日本で育まれた着物文化の伝統と美意識は、19世紀以降ヨーロッパのアートやファッション界に大きな影響を与えてきました。まるでキャンバスに絵を描くように表現された着物の芸術性は、海外でも高く評価され時代や民族の枠を超えて人々の心をとらえています。着物は西洋の構築的な衣服とは異なり、身体を強く意識することなく、着物そのものの美と着装により服飾美を追求しているのです。江戸時代の着物には「斬新さ」、日本人ならではの「飾り」や「遊び」の精神、「粋」や「伊達」などの美意識が込められ、着装する人の内なるものが具現化されています。そして21世紀を迎えた今、着物はグローバルなKIMONOとして定着しています。

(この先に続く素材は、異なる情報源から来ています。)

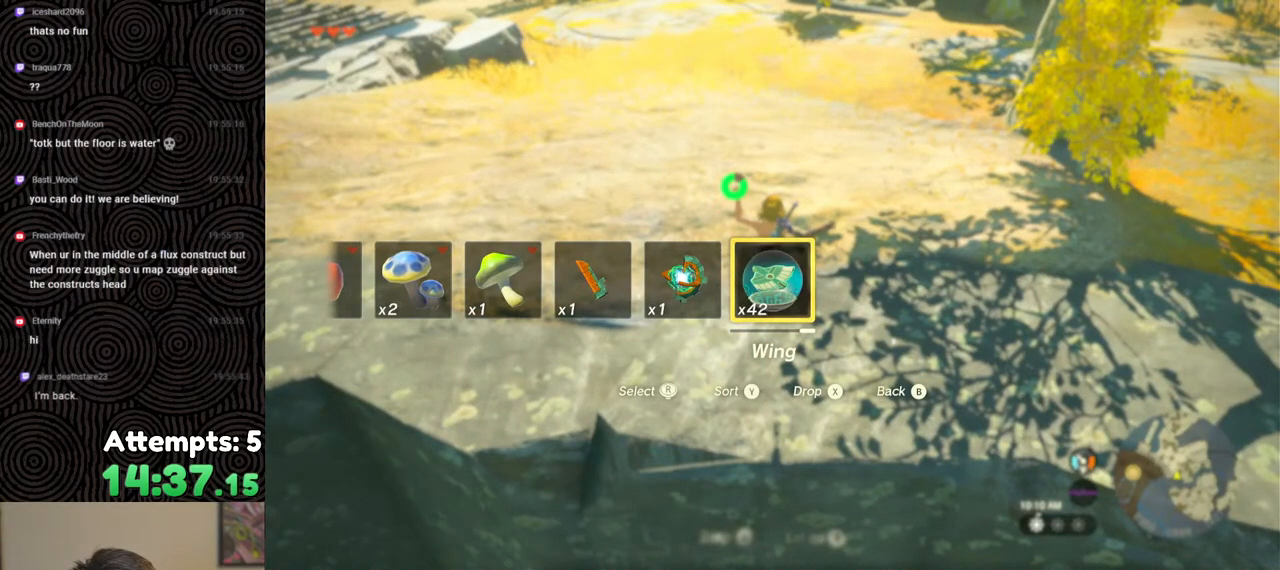
{"buttons": ["Y"], "left_stick": "up", "right_stick": "center", "events": [[83, "Y", "up"], [200, "Y", "down"], [250, "Y", "up"], [317, "Y", "down"], [367, "Y", "up"], [450, "Y", "down"]]}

京都・大阪・東京・横浜の各都市を巡回する展覧会では、櫛かんざし美術館の装身具、髙島屋史料館の能装束とともに女子美染織コレクションの着物類を展示し、豪華絢爛な江戸時代の服飾文化を紹介します。展覧会は「江戸のアヴァンギャルド」「浮世のエレガンス」「装いのセレブレーション」「風姿のスペクタクル」の4つの章で構成されています。日本の着物文化が頂点を極めた江戸時代に、人々が自由奔放に自己表現を愉しんだバラエティ豊かな着物と、そのエスプリは世代を超えて継承され、今を生きる私たちの手で着実に進化しています。私たちに時代を超えて語りかけてくる日本の着物の世界を堪能していただきたいと思います。
尚、女子美アートミュージアムでは、女子美染織コレクションを中心に大学付属美術館としての教育的効果を視野にいれた内容を加えて再編成いたします。